The companies, engaged in electricity generation from renewable energy and does not having any power purchase agreement for the capacity, would alone be qualified to apply and register with the central agency for the issuance of RECs.
There will be two categories of RECssolar certificates and non-solar certificates and will be exclusive and cannot be exchanged. The solar and non-solar certificate will be sold to the respective obligated entities to enable them to meet their renewable purchase obligation (RPO) for solar and non-solar energy.

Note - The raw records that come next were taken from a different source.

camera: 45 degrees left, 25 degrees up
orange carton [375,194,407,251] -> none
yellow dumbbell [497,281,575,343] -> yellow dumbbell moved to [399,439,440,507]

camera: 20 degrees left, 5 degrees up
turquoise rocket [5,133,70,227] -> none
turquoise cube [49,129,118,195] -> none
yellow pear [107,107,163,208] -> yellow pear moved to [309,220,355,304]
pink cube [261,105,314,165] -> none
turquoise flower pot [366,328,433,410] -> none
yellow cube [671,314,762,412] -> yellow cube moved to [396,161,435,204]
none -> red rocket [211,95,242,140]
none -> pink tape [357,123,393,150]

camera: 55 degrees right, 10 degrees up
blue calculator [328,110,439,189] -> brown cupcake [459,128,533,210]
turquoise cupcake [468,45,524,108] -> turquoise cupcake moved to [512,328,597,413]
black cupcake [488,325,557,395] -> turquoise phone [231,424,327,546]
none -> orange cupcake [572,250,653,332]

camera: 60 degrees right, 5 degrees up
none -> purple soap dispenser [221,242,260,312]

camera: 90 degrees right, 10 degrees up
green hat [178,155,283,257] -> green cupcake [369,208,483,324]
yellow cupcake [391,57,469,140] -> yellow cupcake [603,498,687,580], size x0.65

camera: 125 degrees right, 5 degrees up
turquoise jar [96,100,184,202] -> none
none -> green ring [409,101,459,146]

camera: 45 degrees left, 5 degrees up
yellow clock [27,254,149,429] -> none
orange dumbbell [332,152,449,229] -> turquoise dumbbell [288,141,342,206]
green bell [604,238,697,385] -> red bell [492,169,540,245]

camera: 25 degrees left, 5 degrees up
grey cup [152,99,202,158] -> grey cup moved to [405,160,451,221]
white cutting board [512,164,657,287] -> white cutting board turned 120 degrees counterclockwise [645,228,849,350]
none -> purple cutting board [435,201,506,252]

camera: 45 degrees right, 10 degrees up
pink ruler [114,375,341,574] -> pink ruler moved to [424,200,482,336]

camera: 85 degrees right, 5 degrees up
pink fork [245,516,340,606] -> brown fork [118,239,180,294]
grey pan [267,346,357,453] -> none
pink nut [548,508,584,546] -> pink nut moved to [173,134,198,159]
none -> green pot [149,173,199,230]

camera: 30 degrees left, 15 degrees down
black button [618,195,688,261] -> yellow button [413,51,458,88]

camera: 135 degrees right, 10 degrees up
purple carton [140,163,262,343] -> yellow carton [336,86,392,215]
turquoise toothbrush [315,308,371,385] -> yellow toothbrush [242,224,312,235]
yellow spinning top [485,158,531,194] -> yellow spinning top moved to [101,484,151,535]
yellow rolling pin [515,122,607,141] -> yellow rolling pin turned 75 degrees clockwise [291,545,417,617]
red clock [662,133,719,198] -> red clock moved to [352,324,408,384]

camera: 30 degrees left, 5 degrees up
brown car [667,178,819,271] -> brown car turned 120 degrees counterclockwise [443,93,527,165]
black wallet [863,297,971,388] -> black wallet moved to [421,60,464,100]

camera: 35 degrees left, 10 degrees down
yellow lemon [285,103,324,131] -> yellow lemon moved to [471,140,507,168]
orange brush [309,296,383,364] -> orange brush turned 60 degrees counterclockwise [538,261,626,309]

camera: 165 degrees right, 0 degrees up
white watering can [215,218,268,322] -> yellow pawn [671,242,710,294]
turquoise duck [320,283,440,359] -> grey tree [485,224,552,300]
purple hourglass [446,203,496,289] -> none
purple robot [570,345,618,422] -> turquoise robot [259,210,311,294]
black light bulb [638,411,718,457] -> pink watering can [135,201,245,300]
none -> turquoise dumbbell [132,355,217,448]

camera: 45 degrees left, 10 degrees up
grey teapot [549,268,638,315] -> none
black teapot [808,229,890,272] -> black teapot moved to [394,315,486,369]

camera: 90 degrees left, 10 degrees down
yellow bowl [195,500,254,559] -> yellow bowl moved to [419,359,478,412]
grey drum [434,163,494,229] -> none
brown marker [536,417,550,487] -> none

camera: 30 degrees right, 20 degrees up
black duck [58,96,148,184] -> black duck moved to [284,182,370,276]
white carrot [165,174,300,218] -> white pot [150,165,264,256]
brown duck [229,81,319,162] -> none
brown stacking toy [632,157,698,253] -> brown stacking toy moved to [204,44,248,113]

CERC chairman Pramod Deo told FE, To make solar mission a reality across the country, it is necessary that the states, which do not have abundant solar insolation through solar renewable energy, be able to meet RPO for solar energy. This will also be applicable for other renewable energy sources. CERCs move is crucial at a time when the country has reached to an installed capacity of 14,914 mw (upto July 31) which is about 8.5% of the total capacity. However, in terms of actual generation from the green energy sources the share is estimated to be 3.5% of the total generation.
One REC will be issued for each 1 megawatt hour (mwh) of electricity generated from renewable energy plants. Renewable energy generators with RECs can exchange their certificate at a common platform, the power exchange approved by CERC. The price of REC will be as discovered in the power exchange, subject to a forbearance price (ceiling price) to be determined by CERC. According to the draft regulations, the forbearance price will not only ensure optimum incentive for the renewable energy technologies but also save the obligated entities purchasing RECs at unrealistic high price. REC exchange will be connected to the central agency, which is assigned by CERC, to keep record of all the transaction. The REC purchase expense for meeting compliance by distribution licensees would be treated as "pass through" expense in the annual revenue requirement.